The projective modules we use are direct sums of modules of the form Z[*S*]*e*,
where *e* is some idempotent of *S*. Kernels of integer matrices
are computed using the implementation in
./fast_semigroup_homology/kernels.py, and those kernels
are then covered by maps from a new module using the implementation
in ./fast_semigroup_homology/find_generating_subset.py.

We apply two major additional optimizations in ./fast_semigroup_homology/projective_resolution.py:

1. We use the `mutable_lattice.Lattice.decompose()`
method to identify when a kernel splits along the Z[*S*]*e* summands,
so we can cover the two summands of the kernel independently,
thus "forking" the projective resolution into multiple branches of a tree.

2. We cache and re-use parts of the resolution already computed,
so that infinite resolutions can be represented as finite graphs with cycles.
This is what allows large calculations like the 1000th homology group
of the semigroup from the top of this README.

## Performance Notes

* Computing homology is extremely fast for many semigroups,
but much slower for others. The time spent calculating
homology for a big list of semigroups might be dominated
by a tiny handful of the most difficult examples. In
these most difficult cases, the complexity of
the computation is exponential in `MAXDIM`.

* The `fast_integral_semigroup_homology` function
aims to provide shortcuts and sensible default thresholds to minimize
the computation time expended finding small
projective resolutions. You can get more fine-grained control by using
the `ProjectiveResolution` class directly.

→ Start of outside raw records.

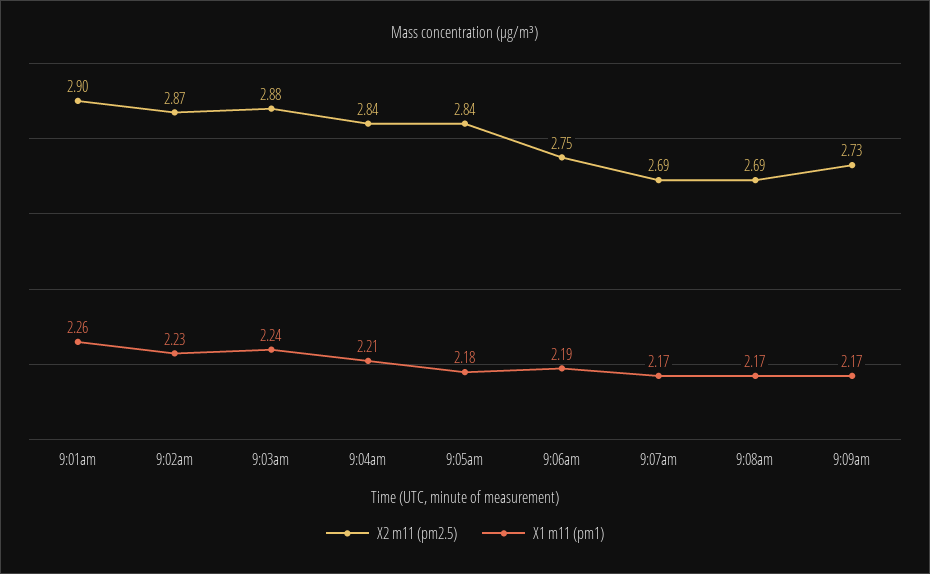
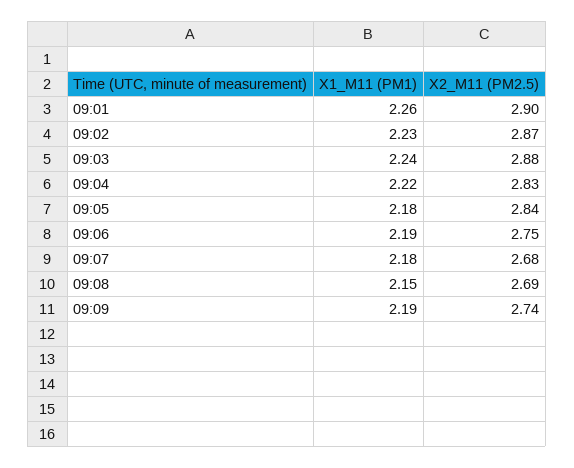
  {
    "X2 m11 (pm2.5)": {
      "9:01am": 2.9,
      "9:02am": 2.87,
      "9:03am": 2.88,
-     "9:04am": 2.84,
+     "9:04am": 2.83,
      "9:05am": 2.84,
      "9:06am": 2.75,
-     "9:07am": 2.69,
+     "9:07am": 2.68,
      "9:08am": 2.69,
-     "9:09am": 2.73
+     "9:09am": 2.74
    },
    "X1 m11 (pm1)": {
      "9:01am": 2.26,
      "9:02am": 2.23,
      "9:03am": 2.24,
-     "9:04am": 2.21,
+     "9:04am": 2.22,
      "9:05am": 2.18,
      "9:06am": 2.19,
-     "9:07am": 2.17,
+     "9:07am": 2.18,
-     "9:08am": 2.17,
+     "9:08am": 2.15,
-     "9:09am": 2.17
+     "9:09am": 2.19
    }
  }

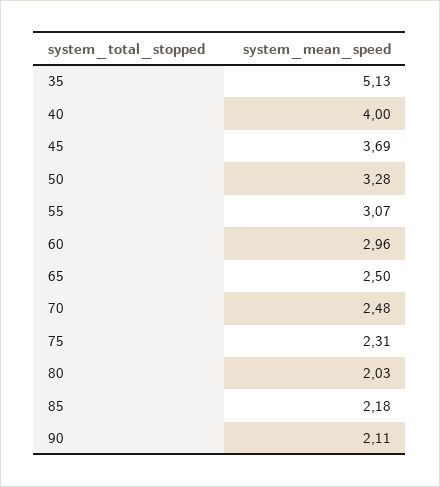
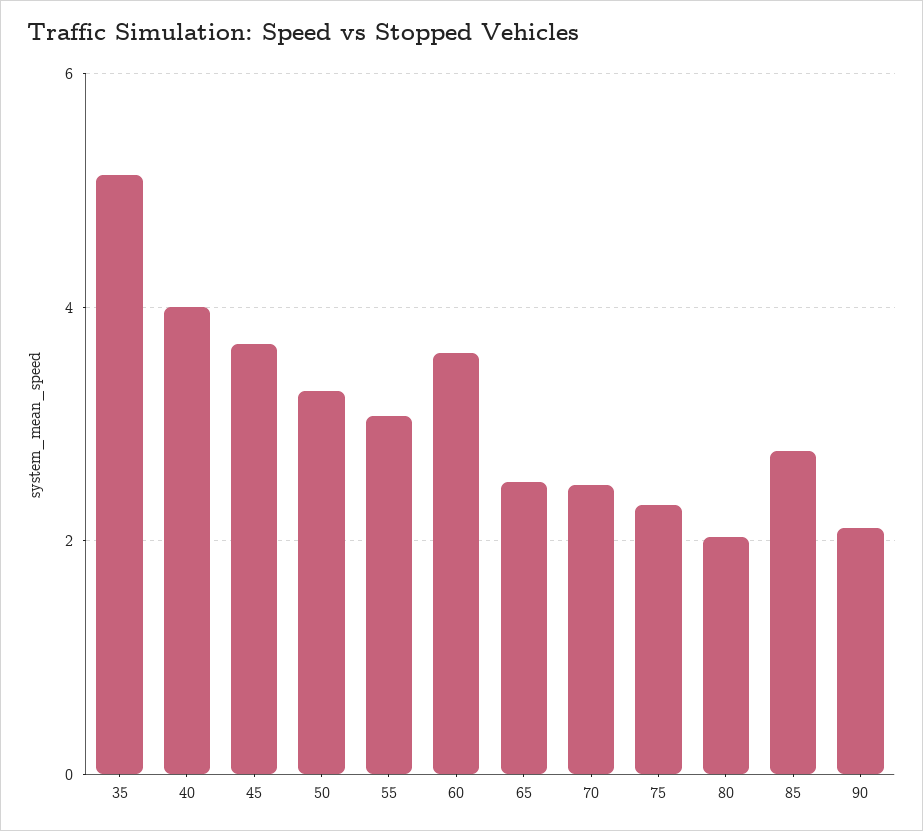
  {
    "35": 5.13,
    "40": 4,
    "45": 3.69,
    "50": 3.28,
    "55": 3.07,
-   "60": 2.96,
+   "60": 3.6,
    "65": 2.5,
    "70": 2.48,
    "75": 2.31,
    "80": 2.03,
-   "85": 2.18,
+   "85": 2.8,
    "90": 2.11
  }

* It appears that the majority of calculation time occurs
in computing the kernels of integer matrices.
The `mutable_lattice.relations_among`
function proved to be the fastest for the data provided by actual
semigroups, which appear to usually small integer entries including many zeros.
However, `ProjectiveResolution` allows dependency-injecting your
own kernel function. See ./fast_semigroup_homology/kernels.py
for some commented-out examples of alternate implementations.
This dependency-injection also allows bounding the size of kernel computation
that is allowed, as is done in ./fast_semigroup_homology/refine_hdf5.py.

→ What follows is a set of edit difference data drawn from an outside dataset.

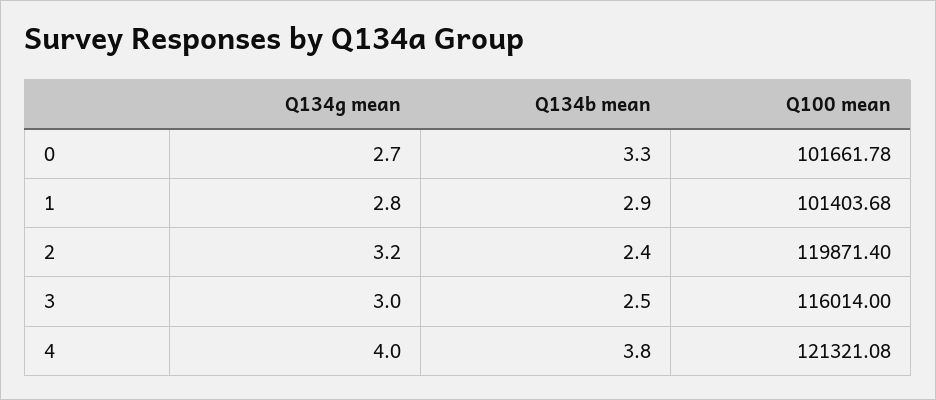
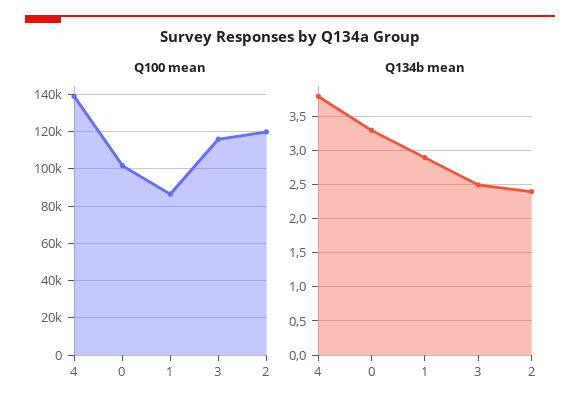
  {
-   "Q134g mean": {
-     "0": 2.7,
-     "1": 2.8,
-     "2": 3.2,
-     "3": 3,
-     "4": 4
-   },
    "Q134b mean": {
      "0": 3.3,
      "1": 2.9,
      "2": 2.4,
      "3": 2.5,
      "4": 3.8
    },
    "Q100 mean": {
      "0": 101661.78,
-     "1": 101403.68,
+     "1": 85000,
      "2": 119871.4,
      "3": 116014,
-     "4": 121321.08
+     "4": 140000
    }
  }

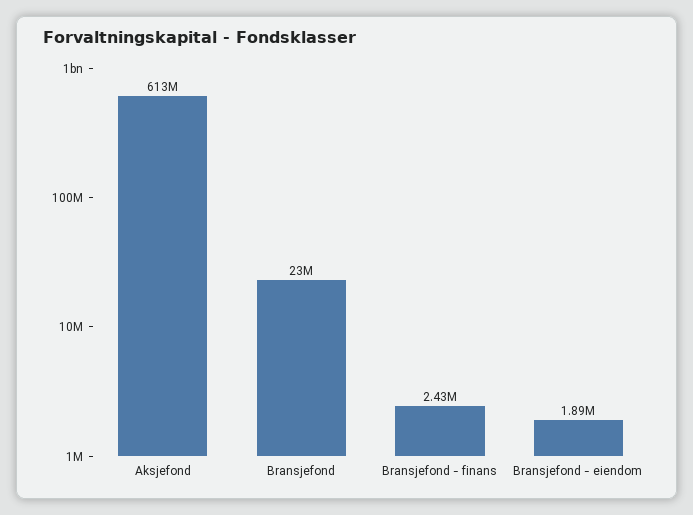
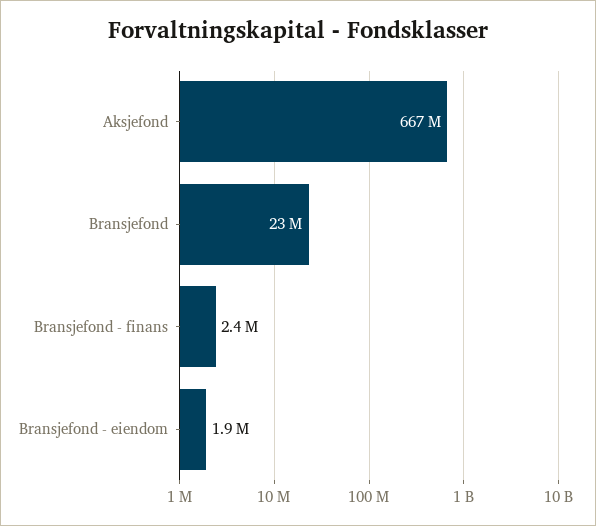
  {
-   "Aksjefond": 613000000,
+   "Aksjefond": 667000000,
    "Bransjefond": 23000000,
    "Bransjefond - finans": 2430000,
    "Bransjefond - eiendom": 1890000
  }

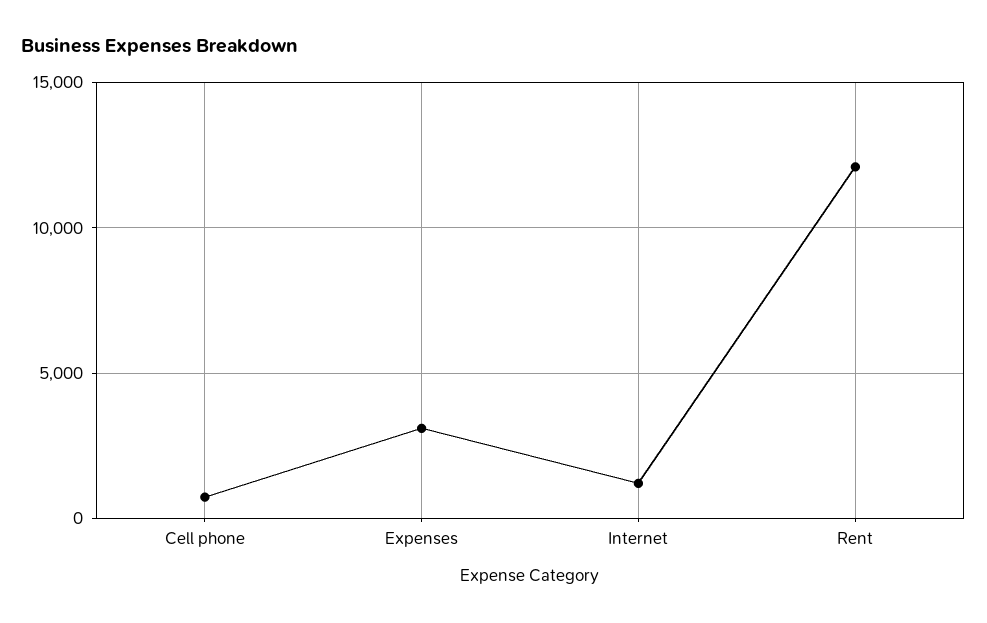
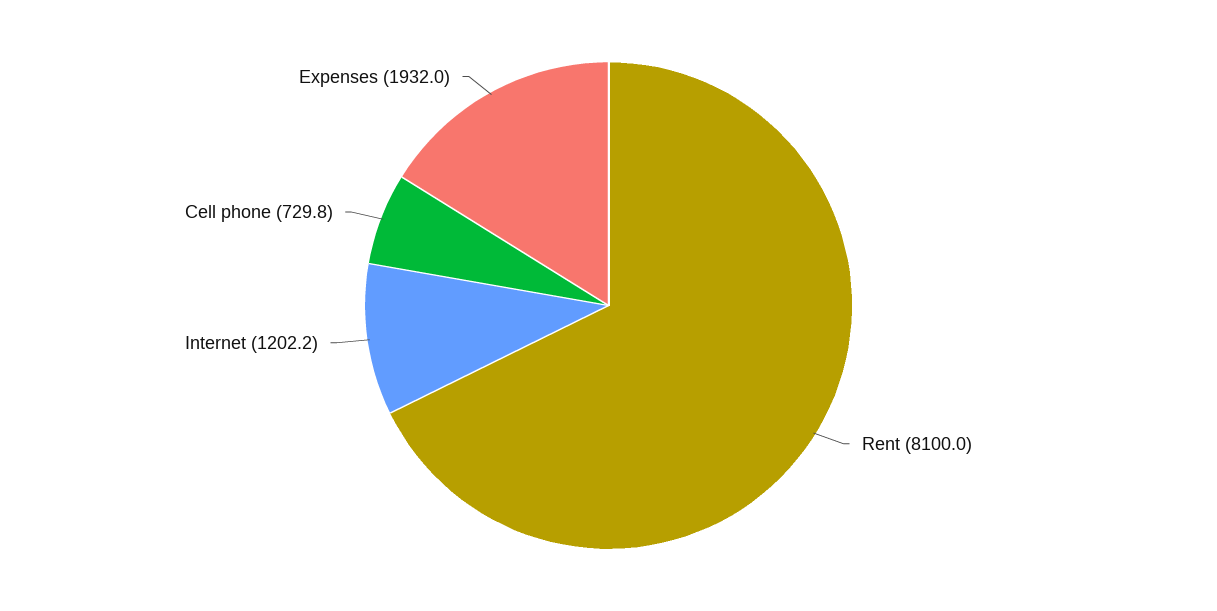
  {
    "Cell phone": 729.8,
-   "Expenses": 3000,
+   "Expenses": 1932,
    "Internet": 1202.2,
-   "Rent": 12000
+   "Rent": 8100
  }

* The most intensive calculations tend to take lots of memory,
and this is especially relevant if you are running multiple
processes in parallel with the `-c` flag.
[Adding swap space](https://askubuntu.com/questions/178712/how-to-increase-swap-space)
can help offload some of the required memory onto your hard drive
and extend the computations your computer can complete without crashing.